Looks Delicious.  Glad it went well.  If I haven't said it before; You're going to love the Yoder.


----------



## bluewhisper (Jul 8, 2019)

I need to watch someone run a rig like that. I know almost nothing about them.

I'm on an offset stick burner and a Weber 22.


----------



## Misplaced Nebraskan (Jul 8, 2019)

Excellent break in and ribs look phenomenal!


----------



## disco (Jul 8, 2019)

Righteous rig and ribs!


----------



## GoldenAmbers BBQ (Jul 8, 2019)

Fine smoker and ribs. Congrats on the new equipment. That's pretty dam fine.


----------



## kruizer (Jul 8, 2019)

Congrats on your new YS640 and good ;looking ribs.


----------



## hardcookin (Jul 8, 2019)

Looks like that new smoker is agreeing with you...Nice Smoke!!


----------



## 2008RN (Jul 8, 2019)

That is a great smoker. Those competition carts are rocking. I have been drooling over the YS-640S. The ribs look delicious!  

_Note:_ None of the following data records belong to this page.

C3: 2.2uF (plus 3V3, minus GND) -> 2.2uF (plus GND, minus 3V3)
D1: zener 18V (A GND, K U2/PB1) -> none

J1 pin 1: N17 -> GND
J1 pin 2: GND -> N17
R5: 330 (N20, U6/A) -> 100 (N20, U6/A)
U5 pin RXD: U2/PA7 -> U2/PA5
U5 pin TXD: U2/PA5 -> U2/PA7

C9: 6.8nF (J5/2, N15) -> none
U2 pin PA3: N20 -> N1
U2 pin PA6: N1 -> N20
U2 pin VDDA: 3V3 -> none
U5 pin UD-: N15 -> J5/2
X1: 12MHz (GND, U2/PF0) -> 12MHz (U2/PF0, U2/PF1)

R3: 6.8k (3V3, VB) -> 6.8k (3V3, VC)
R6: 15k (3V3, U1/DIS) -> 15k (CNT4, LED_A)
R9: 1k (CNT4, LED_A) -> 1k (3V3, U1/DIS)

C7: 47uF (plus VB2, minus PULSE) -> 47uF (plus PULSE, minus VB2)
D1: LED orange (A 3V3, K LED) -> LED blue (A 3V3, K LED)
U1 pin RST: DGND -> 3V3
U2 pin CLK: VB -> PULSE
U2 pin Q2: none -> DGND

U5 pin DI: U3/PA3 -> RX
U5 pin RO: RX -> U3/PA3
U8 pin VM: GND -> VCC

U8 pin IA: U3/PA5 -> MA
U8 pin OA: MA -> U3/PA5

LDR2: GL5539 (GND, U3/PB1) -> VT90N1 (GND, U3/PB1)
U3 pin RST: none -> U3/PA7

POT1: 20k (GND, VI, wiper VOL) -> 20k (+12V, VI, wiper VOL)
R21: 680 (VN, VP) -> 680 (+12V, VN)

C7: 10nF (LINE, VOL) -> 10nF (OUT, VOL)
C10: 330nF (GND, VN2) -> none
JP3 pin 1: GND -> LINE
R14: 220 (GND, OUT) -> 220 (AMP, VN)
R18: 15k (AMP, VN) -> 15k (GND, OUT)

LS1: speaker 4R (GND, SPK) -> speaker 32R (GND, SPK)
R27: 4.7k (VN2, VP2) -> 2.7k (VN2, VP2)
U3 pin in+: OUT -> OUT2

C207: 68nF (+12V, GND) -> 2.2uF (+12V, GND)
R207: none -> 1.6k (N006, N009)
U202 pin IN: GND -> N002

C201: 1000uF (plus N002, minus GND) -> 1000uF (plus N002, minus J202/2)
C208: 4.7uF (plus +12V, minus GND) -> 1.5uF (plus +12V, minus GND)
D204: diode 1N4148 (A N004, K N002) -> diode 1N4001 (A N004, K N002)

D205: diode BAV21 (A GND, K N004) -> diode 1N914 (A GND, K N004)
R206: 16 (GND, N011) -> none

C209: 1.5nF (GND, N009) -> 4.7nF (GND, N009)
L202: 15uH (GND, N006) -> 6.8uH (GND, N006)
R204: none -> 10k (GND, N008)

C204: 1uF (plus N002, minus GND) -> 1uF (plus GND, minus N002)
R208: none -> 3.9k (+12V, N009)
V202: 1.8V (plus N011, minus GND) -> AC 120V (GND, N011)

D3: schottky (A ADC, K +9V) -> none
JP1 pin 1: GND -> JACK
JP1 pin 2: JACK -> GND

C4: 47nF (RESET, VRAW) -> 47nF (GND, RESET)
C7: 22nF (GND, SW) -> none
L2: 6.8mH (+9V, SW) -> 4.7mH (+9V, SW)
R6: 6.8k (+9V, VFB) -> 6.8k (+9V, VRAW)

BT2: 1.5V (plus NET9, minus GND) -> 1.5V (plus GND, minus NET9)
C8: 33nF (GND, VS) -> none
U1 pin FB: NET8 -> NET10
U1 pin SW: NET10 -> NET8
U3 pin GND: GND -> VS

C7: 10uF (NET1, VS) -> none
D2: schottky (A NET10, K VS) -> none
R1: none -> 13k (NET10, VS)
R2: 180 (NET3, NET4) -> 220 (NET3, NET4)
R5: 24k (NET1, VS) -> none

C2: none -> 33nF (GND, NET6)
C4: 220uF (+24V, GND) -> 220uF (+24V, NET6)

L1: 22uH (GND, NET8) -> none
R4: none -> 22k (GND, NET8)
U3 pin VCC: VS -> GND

Are you going to use it as a grill also, cooking at higher temps and searing?


----------



## mooncusser (Jul 8, 2019)

Wow.  So nice!  I'm guessing that dip in the pit temp graph is when you sauced the ribs. Looks like just the start of your fun.


----------



## texomakid (Jul 8, 2019)

That is so cool. I love the graphs. These tanks do a LOT of things well. Ribs cooked @ 275 are the bomb! We reverse seared a Tri Tip tonight. I bet I cook on the Yoder 4 nights a week (at least.) Congrats - You're gonna enjoy that cooker.


----------



## bacon_crazy510 (Jul 9, 2019)

2008RN
 No, I opted not to get the grill grates. If I want to cook over live fire I've got a Weber kettle. It sounds interesting to grill with the Yoder, but I don't like the idea of fat and juices dripping down onto the heating element. That can't be good for it?


----------



## ofelles (Jul 9, 2019)

True, I don't often grill on mine.  But it is nice to know that I could if need be with the grates.  Plus having a reverse seared  big prime or wagu Tomahawk Ribeye steak cooked on the Yoder= ECSTASY  Or a Prime Rib Roast!


----------



## bbqbrett (Jul 9, 2019)

Nice looking rig and nice looking ribs.  I was looking at Yoders before but was checking out the stick burners.  I sure wouldn't mind having the chance to play with one of those though!


----------